Why, I just found out that the Colt Python was developed around the 125 grain .357 Magnum cartridge! That's amazing! Considering the Colt Python was placed on the market in 1955, and the first commercial 125 grain, .357 load was not available until almost 15 years later...

Then I learned something about point of impact being lower for a high velocity bullet than the point of impact for a lower velocity bullet, because "...the velocity is faster and the bullet is in the barrel less time during the recoil...". This is earth shattering news, and I'm sure that Misters Einstein and Newton (as well as myself) are totally flabbergasted by this discovery! Here, I always thought that the recoil of a firearm was the result of the bullet and gasses venting from the barrel, and recoil wasn't a factor until these products of combustion exited...now I have "learned" that recoil starts the instant the hammer hits the primer...amazing!

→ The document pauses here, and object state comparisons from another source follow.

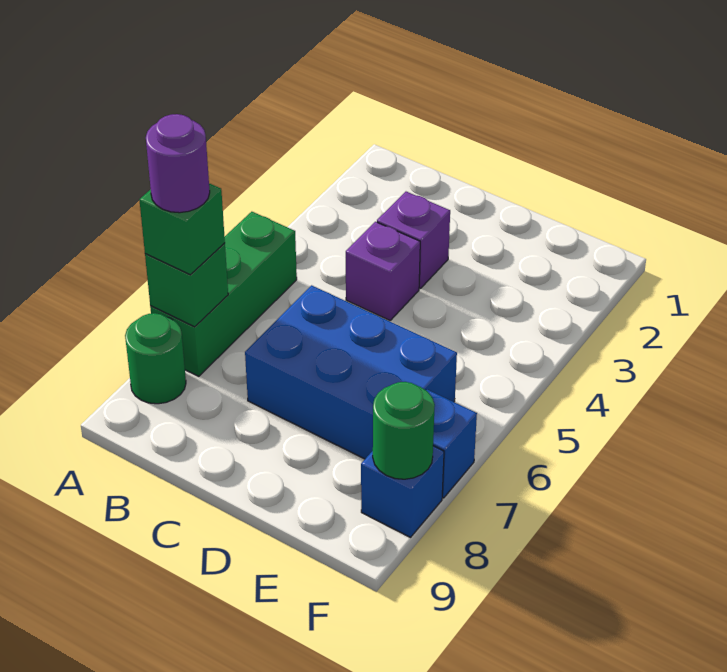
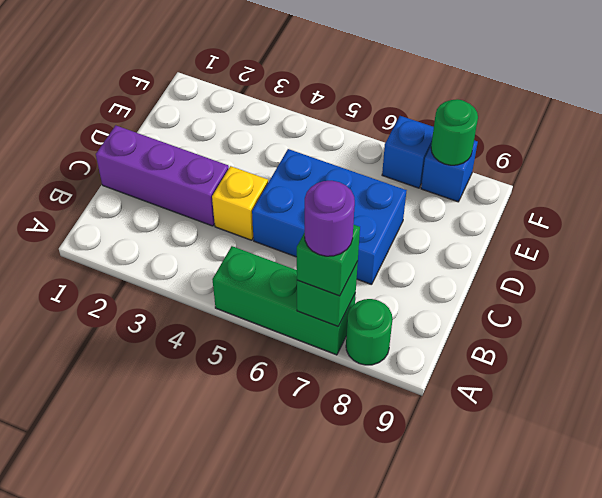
purple brick C3 level 1 -> purple brick C1:C3 level 1
purple brick C4 level 1 -> yellow brick C4 level 1
blue brick C6:E7 level 1 -> blue brick C5:D7 level 1

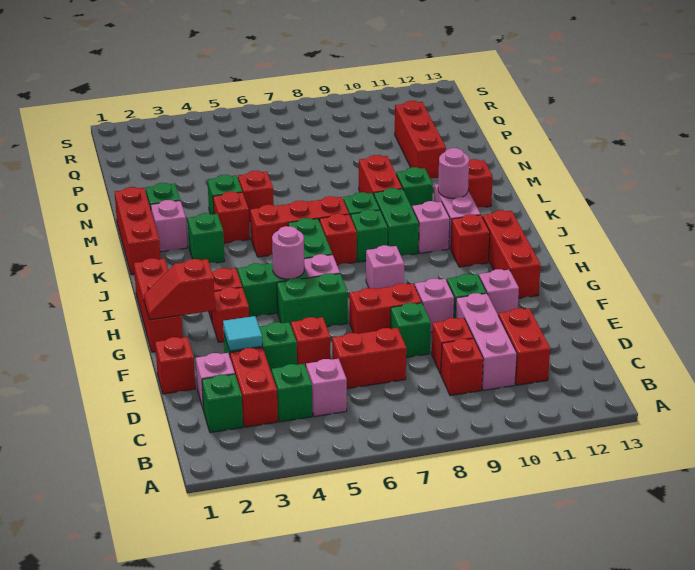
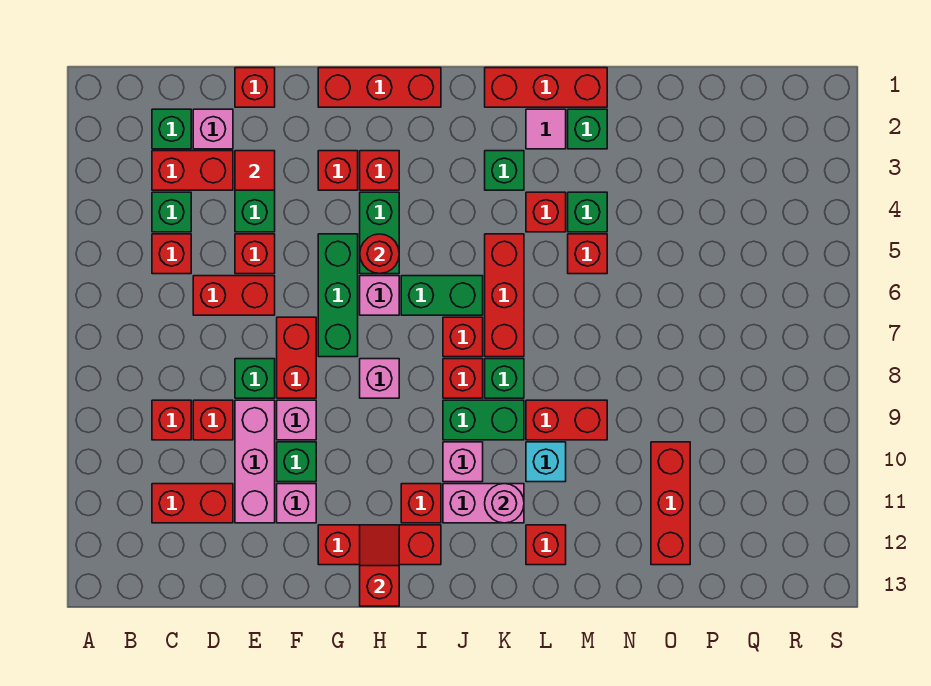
pink brick C5 level 1 -> red brick C5 level 1
pink brick C10:E10 level 1 -> pink brick E9:E11 level 1
red brick D6:D7 level 1 -> red brick D6:E6 level 1
cyan tile E3 level 2 -> red tile E3 level 2
red slope G1:G2 level 2 top 2 -> red slope H12:H13 level 2 top 13
green brick G5:G6 level 1 -> green brick G5:G7 level 1
pink round brick H5 level 2 -> red round brick H5 level 2
green brick J8 level 1 -> red brick J8 level 1
pink brick L2 level 1 -> pink tile L2 level 1
green brick L10 level 1 -> cyan brick L10 level 1
red brick N11:P11 level 1 -> red brick O10:O12 level 1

Next I "learned" the "...the recoil effect on the gun is less because of the reduced enertia ratio or Gun to mass...".
And here I had been raised with the flawed concept that recoil was ((weight of the bullet in pounds x the velocity of the bullet in feet per second)+(4,700 x the weight of the powder in pounds))squared / (64.348 x the weight of the gun in pounds)! Oh, how have I managed to live such a fruitful life when my poor head was filled with such fallicies?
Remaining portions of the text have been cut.